From the first line to the last, return the data exactly as it stands.

::::::::

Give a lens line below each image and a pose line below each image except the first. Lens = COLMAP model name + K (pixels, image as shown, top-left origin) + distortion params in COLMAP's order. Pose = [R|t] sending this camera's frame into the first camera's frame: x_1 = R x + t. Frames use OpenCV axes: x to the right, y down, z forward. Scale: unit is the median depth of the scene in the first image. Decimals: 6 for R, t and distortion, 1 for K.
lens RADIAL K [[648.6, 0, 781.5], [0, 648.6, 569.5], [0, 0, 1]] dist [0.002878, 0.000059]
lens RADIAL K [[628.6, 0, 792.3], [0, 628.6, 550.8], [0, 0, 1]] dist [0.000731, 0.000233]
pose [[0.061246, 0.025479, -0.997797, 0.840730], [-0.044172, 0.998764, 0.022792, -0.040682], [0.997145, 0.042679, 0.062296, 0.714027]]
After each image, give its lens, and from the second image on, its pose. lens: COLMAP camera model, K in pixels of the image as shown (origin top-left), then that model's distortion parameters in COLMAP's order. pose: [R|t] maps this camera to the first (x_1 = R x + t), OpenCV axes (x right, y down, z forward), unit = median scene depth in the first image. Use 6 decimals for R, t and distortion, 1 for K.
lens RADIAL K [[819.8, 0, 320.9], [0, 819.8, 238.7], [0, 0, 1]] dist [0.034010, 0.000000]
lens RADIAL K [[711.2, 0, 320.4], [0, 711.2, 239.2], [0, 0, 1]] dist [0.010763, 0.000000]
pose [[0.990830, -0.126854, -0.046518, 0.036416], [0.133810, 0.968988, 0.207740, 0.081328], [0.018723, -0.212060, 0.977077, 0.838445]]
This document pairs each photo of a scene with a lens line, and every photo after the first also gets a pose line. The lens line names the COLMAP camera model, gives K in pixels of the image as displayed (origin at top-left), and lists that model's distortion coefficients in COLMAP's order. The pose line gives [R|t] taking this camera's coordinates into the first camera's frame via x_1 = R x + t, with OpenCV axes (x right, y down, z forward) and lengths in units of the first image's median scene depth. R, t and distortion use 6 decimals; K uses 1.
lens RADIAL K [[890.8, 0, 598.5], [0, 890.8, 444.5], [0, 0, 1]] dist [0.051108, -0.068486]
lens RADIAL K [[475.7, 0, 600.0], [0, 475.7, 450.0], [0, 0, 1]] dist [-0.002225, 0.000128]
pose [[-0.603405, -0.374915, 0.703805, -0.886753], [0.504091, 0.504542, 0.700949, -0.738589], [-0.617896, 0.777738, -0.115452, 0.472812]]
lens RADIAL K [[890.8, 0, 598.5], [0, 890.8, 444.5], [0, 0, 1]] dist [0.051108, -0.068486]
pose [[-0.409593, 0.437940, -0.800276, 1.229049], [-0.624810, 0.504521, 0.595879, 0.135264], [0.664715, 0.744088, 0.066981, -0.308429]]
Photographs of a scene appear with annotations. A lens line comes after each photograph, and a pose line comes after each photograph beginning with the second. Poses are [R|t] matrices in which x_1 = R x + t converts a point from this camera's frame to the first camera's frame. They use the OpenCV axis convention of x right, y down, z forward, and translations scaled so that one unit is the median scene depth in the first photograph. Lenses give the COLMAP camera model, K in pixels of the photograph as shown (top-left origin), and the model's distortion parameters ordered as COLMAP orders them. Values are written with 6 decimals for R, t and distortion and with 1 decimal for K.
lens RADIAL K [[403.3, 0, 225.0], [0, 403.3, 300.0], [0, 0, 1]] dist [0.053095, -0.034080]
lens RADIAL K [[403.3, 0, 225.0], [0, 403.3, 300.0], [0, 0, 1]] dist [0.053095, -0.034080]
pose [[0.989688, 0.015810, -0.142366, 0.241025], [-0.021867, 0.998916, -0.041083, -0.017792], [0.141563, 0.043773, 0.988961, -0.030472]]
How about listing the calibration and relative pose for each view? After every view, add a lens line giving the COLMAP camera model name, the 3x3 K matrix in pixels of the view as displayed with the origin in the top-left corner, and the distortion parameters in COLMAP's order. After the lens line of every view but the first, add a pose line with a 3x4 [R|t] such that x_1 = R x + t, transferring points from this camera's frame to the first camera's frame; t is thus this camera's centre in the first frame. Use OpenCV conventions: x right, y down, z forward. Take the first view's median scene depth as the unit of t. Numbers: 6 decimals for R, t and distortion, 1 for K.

::::::::

# [Answer to the problem]
Give a lens line below each image and a pose line below each image except the first. Lens = COLMAP model name + K (pixels, image as shown, top-left origin) + distortion params in COLMAP's order. Pose = [R|t] sending this camera's frame into the first camera's frame: x_1 = R x + t. Frames use OpenCV axes: x to the right, y down, z forward. Scale: unit is the median depth of the scene in the first image. Decimals: 6 for R, t and distortion, 1 for K.
lens RADIAL K [[648.6, 0, 781.5], [0, 648.6, 569.5], [0, 0, 1]] dist [0.002878, 0.000059]
lens RADIAL K [[628.6, 0, 792.3], [0, 628.6, 550.8], [0, 0, 1]] dist [0.000731, 0.000233]
pose [[0.061246, 0.025479, -0.997797, 0.840730], [-0.044172, 0.998764, 0.022792, -0.040682], [0.997145, 0.042679, 0.062296, 0.714027]]
After each image, give its lens, and from the second image on, its pose. lens: COLMAP camera model, K in pixels of the image as shown (origin top-left), then that model's distortion parameters in COLMAP's order. pose: [R|t] maps this camera to the first (x_1 = R x + t), OpenCV axes (x right, y down, z forward), unit = median scene depth in the first image. Use 6 decimals for R, t and distortion, 1 for K.
lens RADIAL K [[819.8, 0, 320.9], [0, 819.8, 238.7], [0, 0, 1]] dist [0.034010, 0.000000]
lens RADIAL K [[711.2, 0, 320.4], [0, 711.2, 239.2], [0, 0, 1]] dist [0.010763, 0.000000]
pose [[0.990830, -0.126854, -0.046518, 0.036416], [0.133810, 0.968988, 0.207740, 0.081328], [0.018723, -0.212060, 0.977077, 0.838445]]
This document pairs each photo of a scene with a lens line, and every photo after the first also gets a pose line. The lens line names the COLMAP camera model, gives K in pixels of the image as displayed (origin at top-left), and lists that model's distortion coefficients in COLMAP's order. The pose line gives [R|t] taking this camera's coordinates into the first camera's frame via x_1 = R x + t, with OpenCV axes (x right, y down, z forward) and lengths in units of the first image's median scene depth. R, t and distortion use 6 decimals; K uses 1.
lens RADIAL K [[890.8, 0, 598.5], [0, 890.8, 444.5], [0, 0, 1]] dist [0.051108, -0.068486]
lens RADIAL K [[475.7, 0, 600.0], [0, 475.7, 450.0], [0, 0, 1]] dist [-0.002225, 0.000128]
pose [[-0.603405, -0.374915, 0.703805, -0.886753], [0.504091, 0.504542, 0.700949, -0.738589], [-0.617896, 0.777738, -0.115452, 0.472812]]
lens RADIAL K [[890.8, 0, 598.5], [0, 890.8, 444.5], [0, 0, 1]] dist [0.051108, -0.068486]
pose [[-0.409593, 0.437940, -0.800276, 1.229049], [-0.624810, 0.504521, 0.595879, 0.135264], [0.664715, 0.744088, 0.066981, -0.308429]]
Photographs of a scene appear with annotations. A lens line comes after each photograph, and a pose line comes after each photograph beginning with the second. Poses are [R|t] matrices in which x_1 = R x + t converts a point from this camera's frame to the first camera's frame. They use the OpenCV axis convention of x right, y down, z forward, and translations scaled so that one unit is the median scene depth in the first photograph. Lenses give the COLMAP camera model, K in pixels of the photograph as shown (top-left origin), and the model's distortion parameters ordered as COLMAP orders them. Values are written with 6 decimals for R, t and distortion and with 1 decimal for K.
lens RADIAL K [[403.3, 0, 225.0], [0, 403.3, 300.0], [0, 0, 1]] dist [0.053095, -0.034080]
lens RADIAL K [[403.3, 0, 225.0], [0, 403.3, 300.0], [0, 0, 1]] dist [0.053095, -0.034080]
pose [[0.989688, 0.015810, -0.142366, 0.241025], [-0.021867, 0.998916, -0.041083, -0.017792], [0.141563, 0.043773, 0.988961, -0.030472]]
How about listing the calibration and relative pose for each view? After every view, add a lens line giving the COLMAP camera model name, the 3x3 K matrix in pixels of the view as displayed with the origin in the top-left corner, and the distortion parameters in COLMAP's order. After the lens line of every view but the first, add a pose line with a 3x4 [R|t] such that x_1 = R x + t, transferring points from this camera's frame to the first camera's frame; t is thus this camera's centre in the first frame. Use OpenCV conventions: x right, y down, z forward. Take the first view's median scene depth as the unit of t. Numbers: 6 decimals for R, t and distortion, 1 for K.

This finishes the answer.